Founder of the House of "Plantagenet"

This surname comes from the Latin, "planta genista." Dynasty founder Geoffrey V, count of Anjou [1113-1151], had, according to tradition, the habit of wearing a broom sprig in his helmet, whence the French variant, Plantegenet, arose. Later traditions, equally unverifiable, claim that Geoffrey, in penitence for some unknown sin, scourged himself with branches from a broom plant. His descendants inherited the crown of England through his wife, Matilda, daughter of Henry I.

Geoffrey died suddenly on September 7, 1151. According to John of Marmoutier, Geoffrey was returning from a royal council when he was stricken with fever. He arrived at Château-du-Loir, collapsed on a couch, made bequests of gifts and charities, and died. He was buried at St. Julien's Cathedral in Le Mans France.
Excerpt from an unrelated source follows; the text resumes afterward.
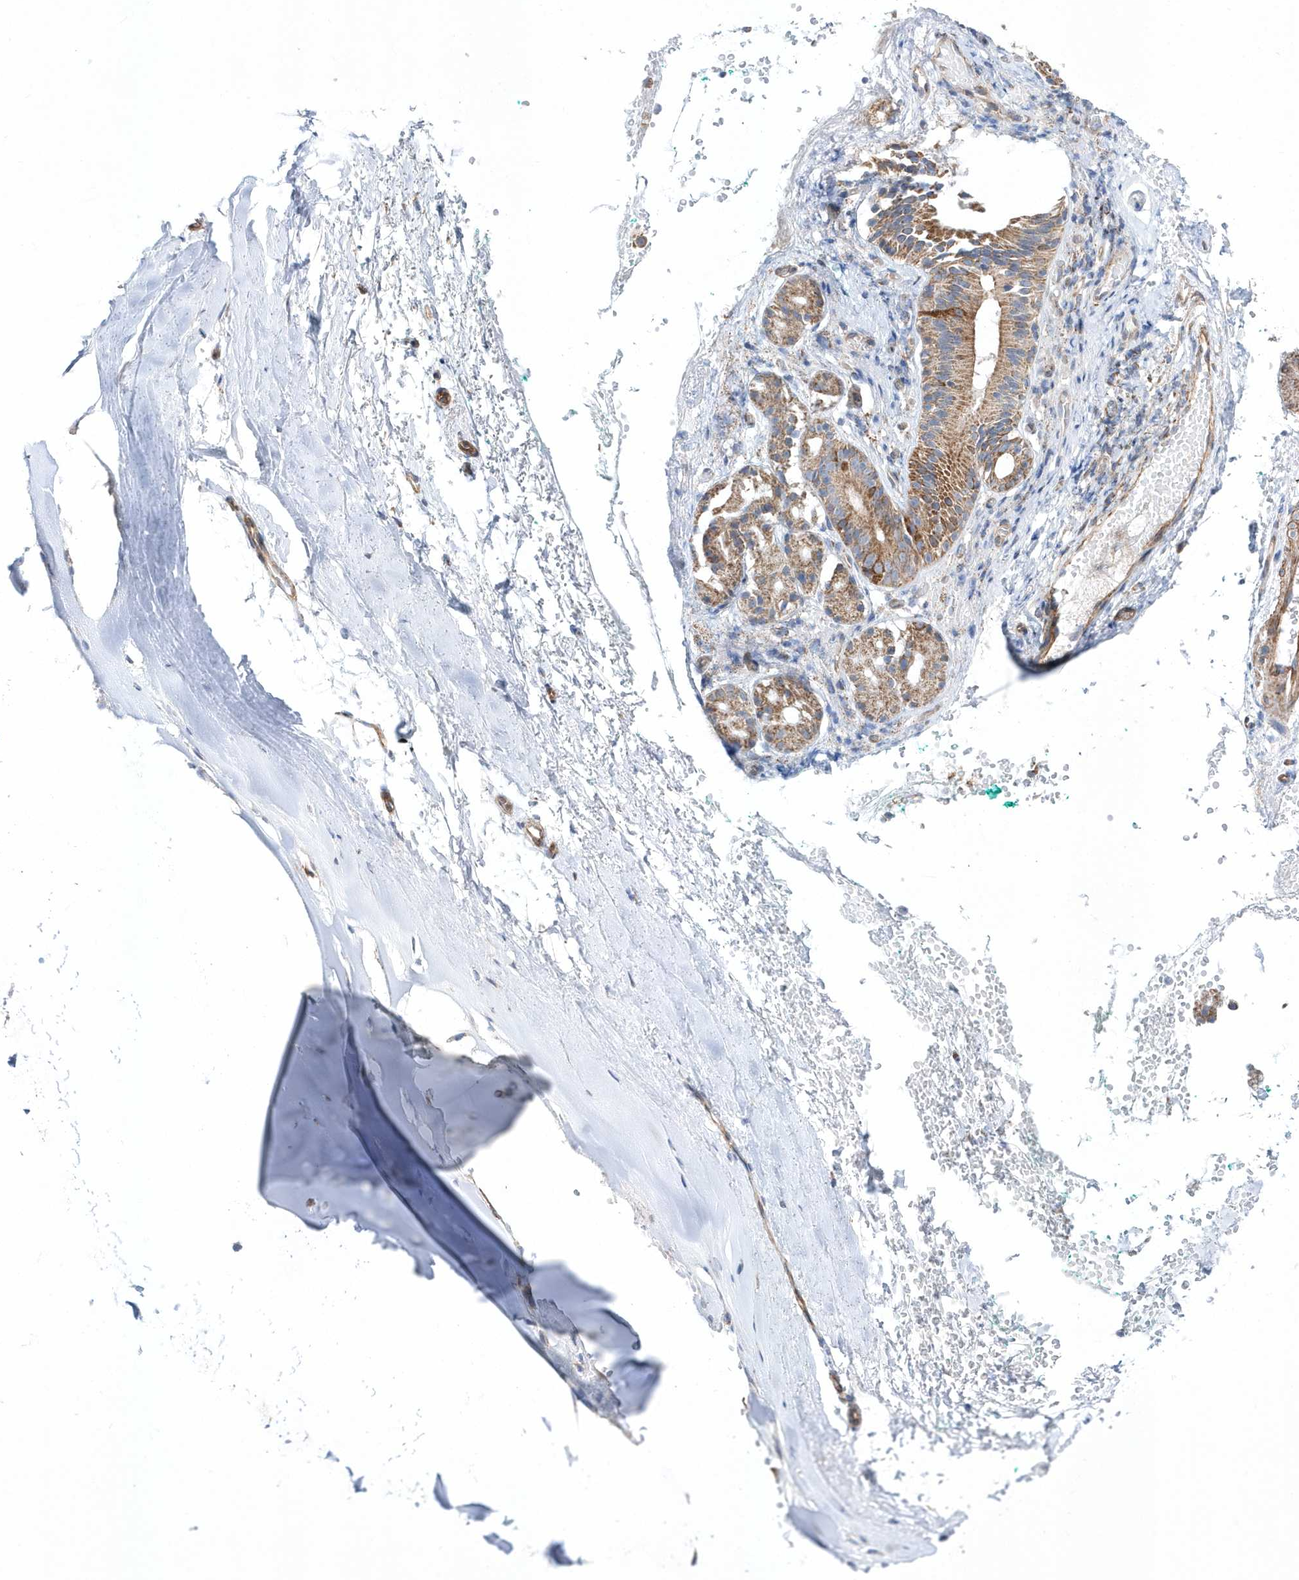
{"staining": {"intensity": "weak", "quantity": "<25%", "location": "cytoplasmic/membranous"}, "tissue": "adipose tissue", "cell_type": "Adipocytes", "image_type": "normal", "snomed": [{"axis": "morphology", "description": "Normal tissue, NOS"}, {"axis": "morphology", "description": "Basal cell carcinoma"}, {"axis": "topography", "description": "Cartilage tissue"}, {"axis": "topography", "description": "Nasopharynx"}, {"axis": "topography", "description": "Oral tissue"}], "caption": "High power microscopy photomicrograph of an immunohistochemistry image of benign adipose tissue, revealing no significant staining in adipocytes.", "gene": "OPA1", "patient": {"sex": "female", "age": 77}}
The useage of "Plantegenet" as a surname is not credited to any of Geoffrey's direct descendants until circa 1448, when Richard, duke of York, assumed it [The Complete Peerage, XII/2:905, note g].

Geoffrey's funerary plaque, 25''×13'', is made of enamel on gilt copper (see image above). The technique, known as Limoges enamel, originated around 1100 near Limoges, and consists of a copper plaque into which compartments have been gouged out and filled with ground glass of various colors, which is then heated to fuse the glass into enamel, and finally polished. Located in the Tessé museum in Le Mans, the plaque comes originally from the cathedral of Saint-Julien. It is not certain where the plaque was placed in the monument, the best guess is that it was hung on a wall above the tomb itself. The plaque, on stylistic grounds, can be dated to the period of the tomb, ca 1150-55.

Pastoureau, Michel: 'The use of heraldry in Limousin enamels," in John P. O'Neill et al. (eds.), Enamels of Limoges, 1100-1350. New York: The Metropolitan Museum of Art, 1996.